Problem statement:
Condense the paragraph of the genetic counselling abstract that begins "The notion of responsibility is central" into a short bulleted list that keeps its main facts.

Selected passage:
::::::

Book: Discourse and Responsibility in Professional Settings
Chapter: Chapter 4: Negotiating parental/familial responsibility in genetic counselling
The notion of responsibility is central in healthcare encounters, especially when it involves decisions about others, e.g., parents making decisions for children’s wellbeing. In the context of genetic counselling, given the familial basis of genetic disorders, decisions surrounding offer/uptake of genetic testing to determine the risk status of children become salient. Previous studies have shown that both genetic counsellors and parents routinely orient to others’ perspectives. Extending Pilnick’s (2001) finding that genetic counsellors allude to ‘what other people do’, Sarangi’s (2010) proposal which distinguishes between ‘family-others’ and ‘general-others’ vis-à-vis role-responsibility offers a useful framework to examine how parental/familial responsibility is contingently negotiated between genetic counsellors and parents. The data for the present study consist of 20 genetic counselling sessions within a hospital department of
medical genetics in Norway. The parents are either affected by cancer or at a high risk of inheriting cancer because of family history. Using discourse analysis we demonstrate how parental responsibility is framed and responded to differentially to cover genetic risk assessment, the testing process and the dissemination of test results. Our findings indicate that counsellors tend to be more directive about the process of decision making, which may amount to shifting attention from at-risk children to the parents themselves. We link our findings to the professional ethos of (non)directiveness in genetic counselling.

::::::

Record set:

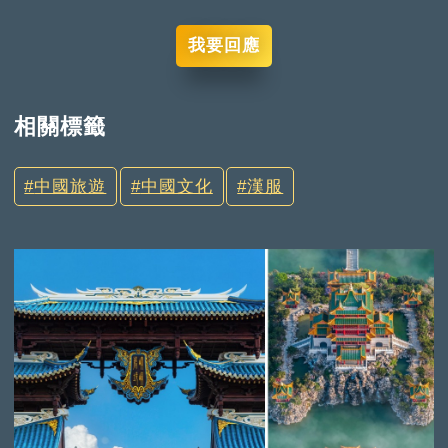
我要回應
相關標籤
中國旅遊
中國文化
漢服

::::::

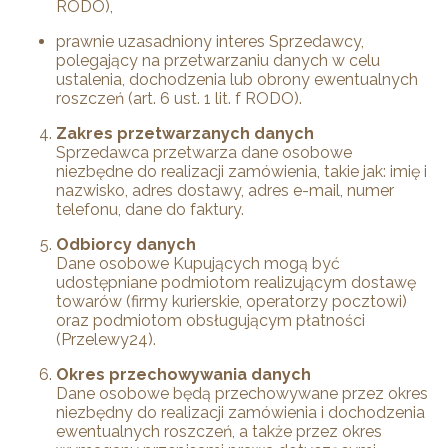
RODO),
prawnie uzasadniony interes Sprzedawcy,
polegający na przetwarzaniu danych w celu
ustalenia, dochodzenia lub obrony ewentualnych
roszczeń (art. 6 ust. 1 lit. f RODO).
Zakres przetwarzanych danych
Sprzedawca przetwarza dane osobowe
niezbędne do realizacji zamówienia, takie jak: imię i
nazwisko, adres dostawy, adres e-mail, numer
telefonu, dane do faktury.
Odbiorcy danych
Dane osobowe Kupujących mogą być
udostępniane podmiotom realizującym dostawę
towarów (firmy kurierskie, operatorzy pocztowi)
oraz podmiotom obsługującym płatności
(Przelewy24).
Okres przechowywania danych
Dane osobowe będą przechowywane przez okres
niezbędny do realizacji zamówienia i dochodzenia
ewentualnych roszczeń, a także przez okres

::::::

Written reply:
- Responsibility is central in healthcare encounters, especially in decisions about others, such as parents deciding for their children's wellbeing.
- Because genetic disorders run in families, decisions about offering and taking up genetic testing to determine children's risk status become salient in genetic counselling.
- Earlier studies show that counsellors and parents routinely orient to others' perspectives. Building on Pilnick's (2001) finding that counsellors allude to "what other people do," Sarangi's (2010) distinction between "family-others" and "general-others" provides the framework.
- Data: 20 genetic counselling sessions in a hospital department of medical genetics in Norway, with parents who have cancer or are at high inherited risk because of family history.
- Method: discourse analysis of how parental responsibility is framed and responded to across risk assessment, testing, and sharing of results.
- Finding: counsellors tend to be more directive about the decision-making process, which may shift attention from at-risk children to the parents themselves.
- The findings are linked to the professional ethos of (non)directiveness in genetic counselling.